Ein Lieferschein dokumentiert, welche Waren oder Leistungen tatsächlich geliefert wurden. Er enthält üblicherweise keine Rechnungsbeträge, bleibt aber eng mit Angebot und späterer Rechnung verbunden.
Aus einem Angebot wird eine dokumentierte Lieferung
Positionen aus einem vorhandenen Angebot können in den Lieferschein übernommen werden. Lieferadresse, Belegnummer, Datum und Mengen lassen sich anschließend an die tatsächliche Lieferung anpassen.
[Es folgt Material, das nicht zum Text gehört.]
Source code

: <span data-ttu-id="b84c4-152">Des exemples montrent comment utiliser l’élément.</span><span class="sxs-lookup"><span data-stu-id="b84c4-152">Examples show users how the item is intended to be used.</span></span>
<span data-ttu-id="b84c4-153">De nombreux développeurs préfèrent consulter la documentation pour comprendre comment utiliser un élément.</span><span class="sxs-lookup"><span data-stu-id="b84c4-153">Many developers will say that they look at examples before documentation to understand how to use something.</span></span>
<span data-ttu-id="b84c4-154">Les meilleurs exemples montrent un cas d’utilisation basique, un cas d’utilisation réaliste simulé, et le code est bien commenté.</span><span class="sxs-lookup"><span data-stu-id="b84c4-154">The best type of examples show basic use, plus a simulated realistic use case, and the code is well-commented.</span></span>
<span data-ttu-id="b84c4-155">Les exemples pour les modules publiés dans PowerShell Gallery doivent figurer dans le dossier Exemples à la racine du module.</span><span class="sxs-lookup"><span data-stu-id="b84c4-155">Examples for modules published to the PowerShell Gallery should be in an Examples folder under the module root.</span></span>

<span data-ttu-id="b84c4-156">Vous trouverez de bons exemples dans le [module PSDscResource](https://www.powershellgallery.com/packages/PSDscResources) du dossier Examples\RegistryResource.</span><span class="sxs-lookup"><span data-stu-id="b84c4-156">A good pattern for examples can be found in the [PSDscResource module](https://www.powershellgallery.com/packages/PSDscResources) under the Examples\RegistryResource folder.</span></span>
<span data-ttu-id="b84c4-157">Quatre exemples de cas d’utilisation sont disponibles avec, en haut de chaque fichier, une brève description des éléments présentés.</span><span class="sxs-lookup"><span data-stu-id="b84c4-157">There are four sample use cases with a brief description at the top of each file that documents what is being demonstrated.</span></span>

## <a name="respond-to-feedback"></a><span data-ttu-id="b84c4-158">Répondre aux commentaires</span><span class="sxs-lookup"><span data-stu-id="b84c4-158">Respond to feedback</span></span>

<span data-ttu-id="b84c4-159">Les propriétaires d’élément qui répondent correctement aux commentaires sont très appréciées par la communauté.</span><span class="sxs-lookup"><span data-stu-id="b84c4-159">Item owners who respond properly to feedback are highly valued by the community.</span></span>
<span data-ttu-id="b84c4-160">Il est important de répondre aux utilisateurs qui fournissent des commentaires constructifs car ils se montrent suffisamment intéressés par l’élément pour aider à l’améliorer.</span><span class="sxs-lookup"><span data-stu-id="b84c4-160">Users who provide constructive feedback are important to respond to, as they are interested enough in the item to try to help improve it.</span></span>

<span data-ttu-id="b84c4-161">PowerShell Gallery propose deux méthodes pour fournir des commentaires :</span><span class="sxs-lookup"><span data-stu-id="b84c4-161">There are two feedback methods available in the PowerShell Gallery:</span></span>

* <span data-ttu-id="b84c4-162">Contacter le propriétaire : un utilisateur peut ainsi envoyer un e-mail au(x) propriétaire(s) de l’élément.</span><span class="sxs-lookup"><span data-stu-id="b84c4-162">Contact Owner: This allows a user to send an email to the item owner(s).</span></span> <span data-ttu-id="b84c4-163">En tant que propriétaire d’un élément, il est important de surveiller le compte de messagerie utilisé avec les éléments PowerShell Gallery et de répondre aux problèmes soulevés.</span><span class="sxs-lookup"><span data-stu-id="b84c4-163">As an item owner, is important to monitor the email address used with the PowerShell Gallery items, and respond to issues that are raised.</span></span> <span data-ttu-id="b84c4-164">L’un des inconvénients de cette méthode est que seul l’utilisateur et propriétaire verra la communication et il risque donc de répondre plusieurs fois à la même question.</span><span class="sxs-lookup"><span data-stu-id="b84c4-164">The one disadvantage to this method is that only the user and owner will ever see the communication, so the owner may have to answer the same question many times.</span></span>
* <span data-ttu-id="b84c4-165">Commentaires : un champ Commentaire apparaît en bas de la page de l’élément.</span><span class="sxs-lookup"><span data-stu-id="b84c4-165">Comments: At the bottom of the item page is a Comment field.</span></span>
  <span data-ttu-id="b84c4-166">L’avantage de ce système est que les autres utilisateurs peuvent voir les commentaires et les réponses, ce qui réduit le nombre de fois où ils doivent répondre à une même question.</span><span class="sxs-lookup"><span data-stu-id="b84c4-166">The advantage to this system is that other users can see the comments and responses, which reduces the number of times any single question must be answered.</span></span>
Damit müssen Artikelbezeichnungen und Kundendaten nicht erneut erfasst werden. Der ursprüngliche Vorgang bleibt nachvollziehbar.
Artikel, Einheiten und Pfand sauber vorbereiten
Im Artikel- und Leistungskatalog werden Beschreibung, Einheit und optionale Pfandzuordnung zentral gepflegt. Bei der Auswahl eines Artikels stehen die passenden Angaben direkt bereit.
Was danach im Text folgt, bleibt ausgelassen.